実話に基づくギャング映画という点で、『仁義なき戦い』など東映実録ヤクザ映画に近いものがあります。両作品とも公開時から十年以上遡った時代の実話であることも似ています。単に実録ギャング(ヤクザ)物は、事件が生々しい時に手を付けると危険だからでしょうけど。
本作の時代設定と重なるのは、井筒和幸監督の『ガキ帝国』、『岸和田少年愚連隊』、『パッチギ!』です。関西で不良少年がヤンチャしていた頃、地球の裏側のブラジルでもっとハードな暴力の嵐が吹き荒れていたことになります。本当かどうか地面に向かって「ブラジルのみなさ~ん」(©サバンナ八木)と聞いてみたくなります。
他の井筒作品との共通点は、アマチュア俳優の起用です。

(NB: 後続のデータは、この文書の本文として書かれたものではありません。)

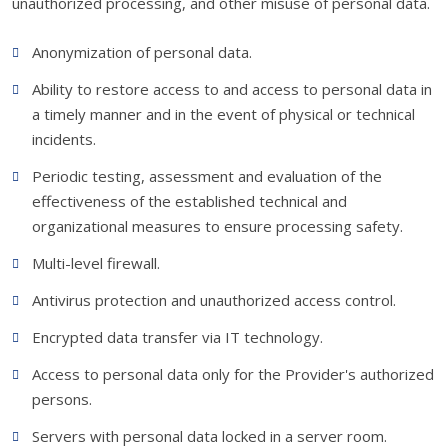
unauthorized processing, and other misuse of personal data.
Anonymization of personal data.
Ability to restore access to and access to personal data in
a timely manner and in the event of physical or technical
incidents.
Periodic testing, assessment and evaluation of the
effectiveness of the established technical and
organizational measures to ensure processing safety.
Multi-level firewall.
Antivirus protection and unauthorized access control.
Encrypted data transfer via IT technology.
Access to personal data only for the Provider's authorized
persons.
Servers with personal data locked in a server room.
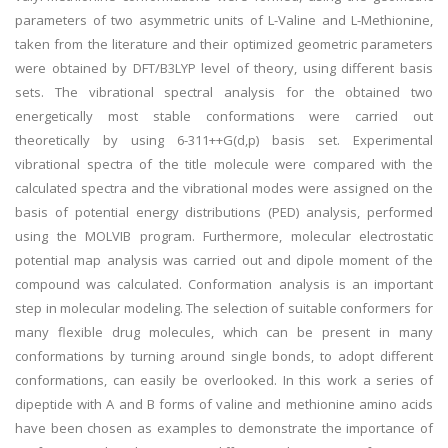
parameters of two asymmetric units of L-Valine and L-Methionine,
taken from the literature and their optimized geometric parameters
were obtained by DFT/B3LYP level of theory, using different basis
sets. The vibrational spectral analysis for the obtained two
energetically most stable conformations were carried out
theoretically by using 6-311++G(d,p) basis set. Experimental
vibrational spectra of the title molecule were compared with the
calculated spectra and the vibrational modes were assigned on the
basis of potential energy distributions (PED) analysis, performed
using the MOLVIB program. Furthermore, molecular electrostatic
potential map analysis was carried out and dipole moment of the
compound was calculated. Conformation analysis is an important
step in molecular modeling. The selection of suitable conformers for
many flexible drug molecules, which can be present in many
conformations by turning around single bonds, to adopt different
conformations, can easily be overlooked. In this work a series of
dipeptide with A and B forms of valine and methionine amino acids
have been chosen as examples to demonstrate the importance of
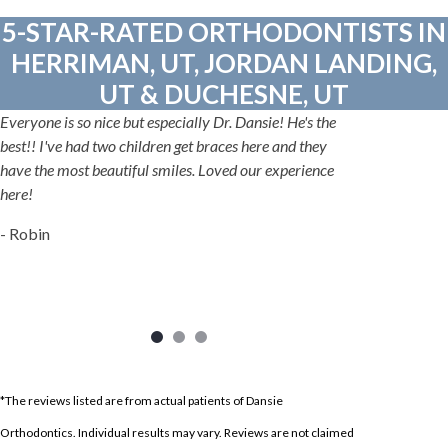
5-STAR-RATED ORTHODONTISTS IN
HERRIMAN, UT, JORDAN LANDING,
UT & DUCHESNE, UT
Everyone is so nice but especially Dr. Dansie! He's the
best!! I've had two children get braces here and they
have the most beautiful smiles. Loved our experience
here!
- Robin
*The reviews listed are from actual patients of Dansie
Orthodontics. Individual results may vary. Reviews are not claimed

本作の出演者は子役も含め、オーディションで選ばれた素人が大半であり、井筒作品のメインキャストは演技素人のお笑い芸人や無名の若手が多いのです(山本太郎や桐谷健太は井筒によって鍛えられ、その実力で出世した例です)。本作の出演者はアマチュアでありながら、酷い目に遭ったり遭わせたりと厳しい要求に応えています。「人肉を食べる役が嫌だ」などと愚痴る日本のプロ女優とはレベルが違います。
物語はブスカペ(アレシャンドレ・ホドリゲス)の視点で進行しますが、実質的な主人公はリトル・ゼ(レアンドロ・フィルミノ・ダ・オーラ)です。リトル・ゼは暴力と金で欲しい物を手に入れてきたので、一人で女性を口説くことができない「精神的童貞」です。その精神的童貞ぶりの暴走が、友を失う悲劇を招くことになります。行動はえげつなくても、リトル・ゼが街のボスに成り上がるために重ねる悪行は「児戯」であり、彼の人生が本当の「児戯」によって終わるのは、何とも皮肉です。

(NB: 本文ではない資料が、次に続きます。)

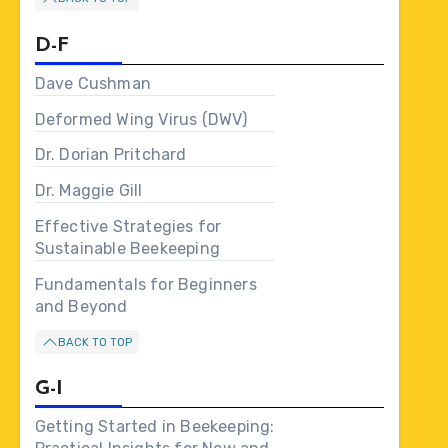
D-F
Dave Cushman
Deformed Wing Virus (DWV)
Dr. Dorian Pritchard
Dr. Maggie Gill
Effective Strategies for
Sustainable Beekeeping
Fundamentals for Beginners
and Beyond
BACK TO TOP
G-I
Getting Started in Beekeeping:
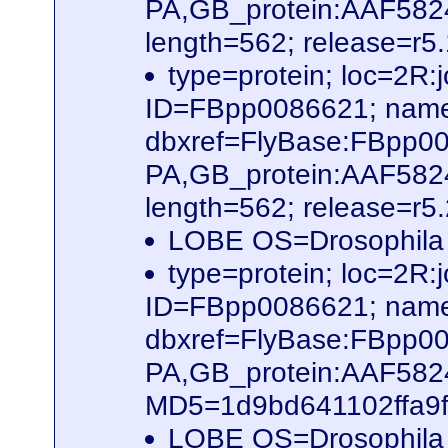
PA,GB_protein:AAF582
length=562; release=r5
type=protein; loc=2
ID=FBpp0086621; name
dbxref=FlyBase:FBpp0
PA,GB_protein:AAF582
length=562; release=r5
LOBE OS=Drosophila
type=protein; loc=2
ID=FBpp0086621; name
dbxref=FlyBase:FBpp0
PA,GB_protein:AAF58
MD5=1d9bd641102ffa9f6
LOBE OS=Drosophila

堅気だったマネ(セウ・ジョルジ)は、リトル・ゼに家族を殺された復讐のため、ギャングになります。狙いはリトル・ゼ側のギャングで、素人には手を出さないルールを自他に課していたマネですが、唯一の例外を犯したことで報いを受けます。
ブスカペは貧困から脱するため、カメラマンを目指す堅気で真面目なキャラクターのようですが、「正直者はバカを見る」を教訓として、最後に正義に反することを行います。

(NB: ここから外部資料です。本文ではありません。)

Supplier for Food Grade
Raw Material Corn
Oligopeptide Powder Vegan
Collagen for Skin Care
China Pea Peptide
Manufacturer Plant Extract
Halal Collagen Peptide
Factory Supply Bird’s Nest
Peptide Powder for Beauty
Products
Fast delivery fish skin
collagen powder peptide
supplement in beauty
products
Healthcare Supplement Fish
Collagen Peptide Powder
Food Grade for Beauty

人間の欲望が暴発し、無慈悲な結末だらけの物語は、まるで神の不在を説いているかのようであり、「シティ・オブ・ゴッド」=「神の街」というタイトルが、かなり皮肉めいて聞こえるのです(ギャング物に神の問題を絡めるのは、マーティン・スコセッシ作品にも通じます)。
★★★★☆(2017年1月31日(火)DVD鑑賞)
劇中でジェームス・ブラウンのあの有名な曲が使用されているのも井筒作品との共通点です。